___ EXTRACTED INFORMATION

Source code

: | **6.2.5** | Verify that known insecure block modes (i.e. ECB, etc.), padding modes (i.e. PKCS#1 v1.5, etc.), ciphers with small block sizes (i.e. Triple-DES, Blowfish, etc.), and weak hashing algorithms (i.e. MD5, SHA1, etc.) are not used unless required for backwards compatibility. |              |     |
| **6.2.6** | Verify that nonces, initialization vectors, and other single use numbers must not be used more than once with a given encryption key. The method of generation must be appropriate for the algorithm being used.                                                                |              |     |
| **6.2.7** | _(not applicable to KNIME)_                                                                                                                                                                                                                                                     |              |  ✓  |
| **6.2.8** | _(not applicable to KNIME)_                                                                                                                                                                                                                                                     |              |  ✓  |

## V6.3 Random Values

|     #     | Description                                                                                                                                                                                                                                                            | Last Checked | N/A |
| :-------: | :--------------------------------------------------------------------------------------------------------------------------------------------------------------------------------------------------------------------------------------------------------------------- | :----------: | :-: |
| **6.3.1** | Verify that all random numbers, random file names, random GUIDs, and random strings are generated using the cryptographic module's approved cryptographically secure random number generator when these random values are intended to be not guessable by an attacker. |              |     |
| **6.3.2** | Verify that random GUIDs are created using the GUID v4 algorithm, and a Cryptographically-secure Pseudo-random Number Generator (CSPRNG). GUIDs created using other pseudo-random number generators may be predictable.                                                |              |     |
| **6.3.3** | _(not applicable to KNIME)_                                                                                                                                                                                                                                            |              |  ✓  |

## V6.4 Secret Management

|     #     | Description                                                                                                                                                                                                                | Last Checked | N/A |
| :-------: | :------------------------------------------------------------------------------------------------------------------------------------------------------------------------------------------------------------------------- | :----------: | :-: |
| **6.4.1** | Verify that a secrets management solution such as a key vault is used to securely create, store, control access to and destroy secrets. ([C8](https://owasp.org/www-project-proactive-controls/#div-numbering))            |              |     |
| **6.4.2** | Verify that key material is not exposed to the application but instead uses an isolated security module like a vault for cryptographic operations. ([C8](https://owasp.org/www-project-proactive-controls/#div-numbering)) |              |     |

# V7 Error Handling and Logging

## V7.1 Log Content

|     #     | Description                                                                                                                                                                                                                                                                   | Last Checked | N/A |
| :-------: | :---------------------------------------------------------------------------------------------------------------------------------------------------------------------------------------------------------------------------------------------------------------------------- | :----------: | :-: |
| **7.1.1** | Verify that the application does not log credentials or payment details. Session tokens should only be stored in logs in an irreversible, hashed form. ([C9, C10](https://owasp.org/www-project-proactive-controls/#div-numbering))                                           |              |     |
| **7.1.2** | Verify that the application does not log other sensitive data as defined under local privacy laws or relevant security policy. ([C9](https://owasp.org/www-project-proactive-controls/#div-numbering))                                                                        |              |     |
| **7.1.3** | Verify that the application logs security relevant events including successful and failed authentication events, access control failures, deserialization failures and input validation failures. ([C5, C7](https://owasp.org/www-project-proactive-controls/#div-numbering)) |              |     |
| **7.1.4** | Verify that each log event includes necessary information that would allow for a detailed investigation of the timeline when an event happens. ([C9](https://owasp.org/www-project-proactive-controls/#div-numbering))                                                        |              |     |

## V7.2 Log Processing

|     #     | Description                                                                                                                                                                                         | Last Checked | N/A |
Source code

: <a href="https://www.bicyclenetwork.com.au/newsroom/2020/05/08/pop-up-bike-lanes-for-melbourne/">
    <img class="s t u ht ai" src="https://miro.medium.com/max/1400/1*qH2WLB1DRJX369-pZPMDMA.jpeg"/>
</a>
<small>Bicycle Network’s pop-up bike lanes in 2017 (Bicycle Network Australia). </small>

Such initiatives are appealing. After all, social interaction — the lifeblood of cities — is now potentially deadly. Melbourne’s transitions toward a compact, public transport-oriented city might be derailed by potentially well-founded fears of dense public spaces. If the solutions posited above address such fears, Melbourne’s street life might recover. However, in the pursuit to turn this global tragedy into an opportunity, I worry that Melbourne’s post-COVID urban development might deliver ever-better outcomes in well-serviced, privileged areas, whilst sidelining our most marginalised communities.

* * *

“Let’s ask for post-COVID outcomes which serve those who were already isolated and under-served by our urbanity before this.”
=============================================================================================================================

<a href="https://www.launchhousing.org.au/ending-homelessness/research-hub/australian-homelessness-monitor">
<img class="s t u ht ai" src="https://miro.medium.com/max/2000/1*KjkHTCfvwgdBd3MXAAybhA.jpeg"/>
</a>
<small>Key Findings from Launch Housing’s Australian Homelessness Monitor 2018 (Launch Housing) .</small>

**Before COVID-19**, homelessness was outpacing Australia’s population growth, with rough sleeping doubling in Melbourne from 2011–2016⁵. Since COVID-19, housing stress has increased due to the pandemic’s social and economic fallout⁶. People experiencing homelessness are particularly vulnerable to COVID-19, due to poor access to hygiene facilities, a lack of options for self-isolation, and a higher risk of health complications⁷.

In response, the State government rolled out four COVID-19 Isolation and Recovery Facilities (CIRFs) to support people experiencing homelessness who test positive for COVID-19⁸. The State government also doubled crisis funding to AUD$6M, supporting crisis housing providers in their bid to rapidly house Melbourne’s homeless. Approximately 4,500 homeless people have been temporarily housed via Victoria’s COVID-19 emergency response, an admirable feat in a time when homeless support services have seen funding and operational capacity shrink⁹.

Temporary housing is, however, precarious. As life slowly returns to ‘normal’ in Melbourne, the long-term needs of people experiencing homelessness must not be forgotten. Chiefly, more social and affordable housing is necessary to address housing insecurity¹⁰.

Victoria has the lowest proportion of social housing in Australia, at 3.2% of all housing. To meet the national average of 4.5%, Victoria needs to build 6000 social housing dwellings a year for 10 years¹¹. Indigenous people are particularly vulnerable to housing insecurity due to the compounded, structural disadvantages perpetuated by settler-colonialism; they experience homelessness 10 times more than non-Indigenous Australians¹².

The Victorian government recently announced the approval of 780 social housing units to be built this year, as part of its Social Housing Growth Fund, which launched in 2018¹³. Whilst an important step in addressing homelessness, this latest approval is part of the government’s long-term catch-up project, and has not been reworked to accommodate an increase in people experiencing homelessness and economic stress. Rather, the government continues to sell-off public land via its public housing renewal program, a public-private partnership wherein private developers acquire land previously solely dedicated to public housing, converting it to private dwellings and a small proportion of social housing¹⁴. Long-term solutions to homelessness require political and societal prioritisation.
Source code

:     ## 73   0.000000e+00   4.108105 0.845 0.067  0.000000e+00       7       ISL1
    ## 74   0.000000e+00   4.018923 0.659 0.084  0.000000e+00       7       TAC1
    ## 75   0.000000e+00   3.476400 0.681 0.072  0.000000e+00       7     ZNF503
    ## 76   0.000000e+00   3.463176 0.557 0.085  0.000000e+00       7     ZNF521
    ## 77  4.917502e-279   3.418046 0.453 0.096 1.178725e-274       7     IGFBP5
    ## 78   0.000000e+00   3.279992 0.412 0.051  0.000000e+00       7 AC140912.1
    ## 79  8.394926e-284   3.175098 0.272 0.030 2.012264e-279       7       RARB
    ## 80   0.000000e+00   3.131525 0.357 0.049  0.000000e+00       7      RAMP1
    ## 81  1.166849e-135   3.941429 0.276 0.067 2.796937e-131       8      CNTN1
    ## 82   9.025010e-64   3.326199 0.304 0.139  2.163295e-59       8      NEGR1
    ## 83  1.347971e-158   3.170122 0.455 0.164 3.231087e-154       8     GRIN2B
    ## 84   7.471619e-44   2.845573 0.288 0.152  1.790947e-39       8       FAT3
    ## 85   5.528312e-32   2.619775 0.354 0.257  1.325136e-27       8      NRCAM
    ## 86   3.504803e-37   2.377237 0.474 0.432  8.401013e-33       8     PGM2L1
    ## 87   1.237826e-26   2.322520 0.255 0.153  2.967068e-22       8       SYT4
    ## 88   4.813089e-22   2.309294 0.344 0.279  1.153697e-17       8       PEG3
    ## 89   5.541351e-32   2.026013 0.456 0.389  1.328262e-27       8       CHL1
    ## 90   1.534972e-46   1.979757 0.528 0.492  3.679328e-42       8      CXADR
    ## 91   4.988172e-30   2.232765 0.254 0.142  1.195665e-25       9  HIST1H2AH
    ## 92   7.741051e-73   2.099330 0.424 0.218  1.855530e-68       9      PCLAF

______

YOUR OBJECTIVE: List each line of the rows above that contains the word "from".

ANSWER SPACE:
<small>Key Findings from Launch Housing’s Australian Homelessness Monitor 2018 (Launch Housing) .</small>
**Before COVID-19**, homelessness was outpacing Australia’s population growth, with rough sleeping doubling in Melbourne from 2011–2016⁵. Since COVID-19, housing stress has increased due to the pandemic’s social and economic fallout⁶. People experiencing homelessness are particularly vulnerable to COVID-19, due to poor access to hygiene facilities, a lack of options for self-isolation, and a higher risk of health complications⁷.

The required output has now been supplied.